§ **ACTIVITY**: Below are entries. Reproduce exactly the lines between the line holding "סימפטי בו תוכלו" and the line holding "in vintage stijl N° u94621", inclusive, and only those.

§ **MATERIAL SUPPLIED**:
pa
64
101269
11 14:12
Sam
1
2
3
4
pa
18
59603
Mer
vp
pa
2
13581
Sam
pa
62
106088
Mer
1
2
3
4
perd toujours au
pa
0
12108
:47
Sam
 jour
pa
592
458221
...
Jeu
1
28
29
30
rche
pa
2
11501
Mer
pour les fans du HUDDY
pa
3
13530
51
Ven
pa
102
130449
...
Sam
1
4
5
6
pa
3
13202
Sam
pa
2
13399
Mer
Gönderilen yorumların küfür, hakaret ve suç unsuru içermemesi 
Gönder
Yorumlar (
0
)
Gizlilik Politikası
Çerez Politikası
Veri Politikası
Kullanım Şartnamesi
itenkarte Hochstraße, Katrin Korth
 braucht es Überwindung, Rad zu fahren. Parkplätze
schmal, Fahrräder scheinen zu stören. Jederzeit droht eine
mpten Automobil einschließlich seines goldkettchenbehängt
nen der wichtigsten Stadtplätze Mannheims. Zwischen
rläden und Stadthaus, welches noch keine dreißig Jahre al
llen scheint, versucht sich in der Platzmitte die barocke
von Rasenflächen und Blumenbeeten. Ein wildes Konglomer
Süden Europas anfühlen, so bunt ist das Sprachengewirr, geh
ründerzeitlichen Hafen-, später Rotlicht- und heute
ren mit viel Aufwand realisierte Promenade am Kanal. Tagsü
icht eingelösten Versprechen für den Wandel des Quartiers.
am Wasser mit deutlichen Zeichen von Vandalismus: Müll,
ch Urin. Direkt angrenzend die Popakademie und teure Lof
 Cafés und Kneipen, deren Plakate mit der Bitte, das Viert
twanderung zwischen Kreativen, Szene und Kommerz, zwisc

==

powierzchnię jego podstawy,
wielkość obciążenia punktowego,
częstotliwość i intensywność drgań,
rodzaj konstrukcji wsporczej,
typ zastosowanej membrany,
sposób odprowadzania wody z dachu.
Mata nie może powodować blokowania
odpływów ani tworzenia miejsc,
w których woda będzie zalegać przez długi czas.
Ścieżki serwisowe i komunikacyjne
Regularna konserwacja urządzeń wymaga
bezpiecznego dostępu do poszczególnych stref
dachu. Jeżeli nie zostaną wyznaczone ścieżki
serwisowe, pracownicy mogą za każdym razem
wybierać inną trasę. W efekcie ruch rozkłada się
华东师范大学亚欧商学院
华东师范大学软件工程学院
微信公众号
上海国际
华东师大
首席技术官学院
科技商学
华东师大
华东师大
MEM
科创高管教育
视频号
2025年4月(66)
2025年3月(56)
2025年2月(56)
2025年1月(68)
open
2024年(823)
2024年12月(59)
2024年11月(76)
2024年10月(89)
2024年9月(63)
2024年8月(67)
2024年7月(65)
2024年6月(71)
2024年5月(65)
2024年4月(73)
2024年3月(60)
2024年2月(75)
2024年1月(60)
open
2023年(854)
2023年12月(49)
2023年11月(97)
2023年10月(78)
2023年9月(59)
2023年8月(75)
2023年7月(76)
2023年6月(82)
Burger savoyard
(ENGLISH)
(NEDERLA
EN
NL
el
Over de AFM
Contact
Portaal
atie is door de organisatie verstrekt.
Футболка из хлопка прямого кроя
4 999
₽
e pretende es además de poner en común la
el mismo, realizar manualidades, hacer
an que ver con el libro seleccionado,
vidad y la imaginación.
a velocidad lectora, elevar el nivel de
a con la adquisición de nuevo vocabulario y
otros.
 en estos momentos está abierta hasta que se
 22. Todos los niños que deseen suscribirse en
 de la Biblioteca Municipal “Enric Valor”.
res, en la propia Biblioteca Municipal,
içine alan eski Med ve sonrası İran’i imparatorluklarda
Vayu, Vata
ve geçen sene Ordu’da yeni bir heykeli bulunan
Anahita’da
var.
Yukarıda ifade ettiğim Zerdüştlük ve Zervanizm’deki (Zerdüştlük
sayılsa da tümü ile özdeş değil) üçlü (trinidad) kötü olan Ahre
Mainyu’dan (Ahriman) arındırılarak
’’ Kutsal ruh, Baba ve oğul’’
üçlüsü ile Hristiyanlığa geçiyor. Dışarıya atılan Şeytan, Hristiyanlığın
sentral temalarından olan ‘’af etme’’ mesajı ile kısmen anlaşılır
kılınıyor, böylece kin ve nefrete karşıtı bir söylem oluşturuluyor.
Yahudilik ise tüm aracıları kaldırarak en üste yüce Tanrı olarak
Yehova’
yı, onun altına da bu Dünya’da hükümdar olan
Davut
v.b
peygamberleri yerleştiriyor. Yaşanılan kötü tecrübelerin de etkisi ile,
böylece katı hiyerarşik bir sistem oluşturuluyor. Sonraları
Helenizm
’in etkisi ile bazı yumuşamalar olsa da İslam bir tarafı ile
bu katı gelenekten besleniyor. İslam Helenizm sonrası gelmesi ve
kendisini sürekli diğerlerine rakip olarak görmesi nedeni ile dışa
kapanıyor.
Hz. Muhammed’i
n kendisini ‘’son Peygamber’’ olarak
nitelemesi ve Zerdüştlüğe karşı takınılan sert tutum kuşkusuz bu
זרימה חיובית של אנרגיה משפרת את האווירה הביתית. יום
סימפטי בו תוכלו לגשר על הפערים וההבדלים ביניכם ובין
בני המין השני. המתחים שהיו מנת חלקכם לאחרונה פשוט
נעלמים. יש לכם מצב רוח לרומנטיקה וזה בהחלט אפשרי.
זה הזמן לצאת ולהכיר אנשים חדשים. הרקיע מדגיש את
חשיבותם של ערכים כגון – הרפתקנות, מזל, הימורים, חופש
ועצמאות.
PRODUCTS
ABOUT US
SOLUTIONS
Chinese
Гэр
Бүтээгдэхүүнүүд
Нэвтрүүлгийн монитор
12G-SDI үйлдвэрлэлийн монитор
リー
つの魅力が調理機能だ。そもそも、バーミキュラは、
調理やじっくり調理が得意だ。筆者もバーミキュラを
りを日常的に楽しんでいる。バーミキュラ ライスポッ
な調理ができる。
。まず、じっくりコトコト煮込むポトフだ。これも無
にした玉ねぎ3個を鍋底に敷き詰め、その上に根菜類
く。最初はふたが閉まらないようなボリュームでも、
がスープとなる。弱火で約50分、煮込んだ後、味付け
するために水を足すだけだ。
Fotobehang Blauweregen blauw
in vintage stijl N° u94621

§ **RESULT**:
סימפטי בו תוכלו לגשר על הפערים וההבדלים ביניכם ובין
בני המין השני. המתחים שהיו מנת חלקכם לאחרונה פשוט
נעלמים. יש לכם מצב רוח לרומנטיקה וזה בהחלט אפשרי.
זה הזמן לצאת ולהכיר אנשים חדשים. הרקיע מדגיש את
חשיבותם של ערכים כגון – הרפתקנות, מזל, הימורים, חופש
ועצמאות.
PRODUCTS
ABOUT US
SOLUTIONS
Chinese
Гэр
Бүтээгдэхүүнүүд
Нэвтрүүлгийн монитор
12G-SDI үйлдвэрлэлийн монитор
リー
つの魅力が調理機能だ。そもそも、バーミキュラは、
調理やじっくり調理が得意だ。筆者もバーミキュラを
りを日常的に楽しんでいる。バーミキュラ ライスポッ
な調理ができる。
。まず、じっくりコトコト煮込むポトフだ。これも無
にした玉ねぎ3個を鍋底に敷き詰め、その上に根菜類
く。最初はふたが閉まらないようなボリュームでも、
がスープとなる。弱火で約50分、煮込んだ後、味付け
するために水を足すだけだ。
Fotobehang Blauweregen blauw
in vintage stijl N° u94621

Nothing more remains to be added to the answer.